Jan. 13 , 2021 (EIRNS)—President Andrés Manuel López Obrador announced today in his morning press conference that he will launch a national discussion in Mexico over what steps must be taken to prevent big private social media corporations like Twitter, Facebook and the others, from taking away people’s right to freedom of information, and from collecting data on everything people do. Other nations will do the same, he forecast, as he urged everyone, from governments to human rights organizations, to speak out and take action.

We must “guarantee the right to information,” he stated, quite emphatically. “It cannot be allowed, I repeat, that a private company establish itself as the world censorship institution, like the Holy Inquisition of our day, over social media. That cannot be accepted; it cannot be permitted, because this goes against freedom....

“I don’t know if you have observed that, since [Twitter and Facebook] took those decisions, the Statue of Liberty in New York is turning red with anger, because it does not want to be turned into an empty symbol.... Freedom is even the first amendment of the United States Constitution.”

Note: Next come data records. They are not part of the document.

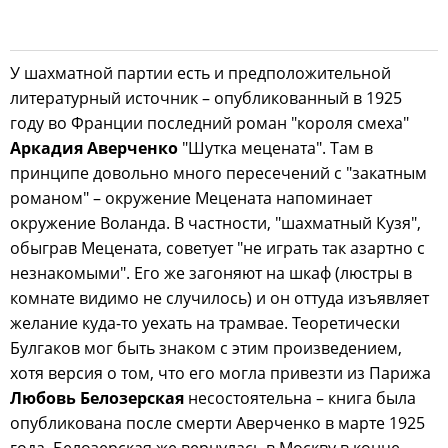
У шахматной партии есть и предположительной
литературный источник – опубликованный в 1925
году во Франции последний роман "короля смеха"
Аркадия Аверченко
"Шутка мецената". Там в
принципе довольно много пересечений с "закатным
романом" – окружение Мецената напоминает
окружение Воланда. В частности, "шахматный Кузя",
обыграв Мецената, советует "не играть так азартно с
незнакомыми". Его же загоняют на шкаф (люстры в
комнате видимо не случилось) и он оттуда изъявляет
желание куда-то уехать на трамвае. Теоретически
Булгаков мог быть знаком с этим произведением,
хотя версия о том, что его могла привезти из Парижа
Любовь Белозерская
несостоятельна – книга была
опубликована после смерти Аверченко в марте 1925
года, Белозерская же вернулась в Москву в конце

We must also discuss the invasion of our privacy by these private corporations, President López Obrador stated.

“How is it possible that a private company will know everything that we human beings are doing? Our tastes; what we do in public and what we do in private; our family discussions, discussions with our friends. Who is going to regulate this? Who controls it? What are the regulations? Where are Nation States? The United Nations? Where are the human rights defense organizations?...

“If someone has a telephone and then they hear that we want to buy a pair of shoes, ‘shoe sales’ appear on your screen. It would be very good for us to invite a specialist on this one of these days, because most people do not know that telephones are microphones. Why hide that? Why not say it? Let it be known. And if this is allowed, if it is legal, if it is moral, if it is not something which violates freedom.

“These are good subjects to reflect on, to discuss.... We in Mexico are going to pay attention to this matter.... In Mexico we want the freedoms to be guaranteed. Zero censorship.... And I think that this is also going to be reviewed in other countries, also.”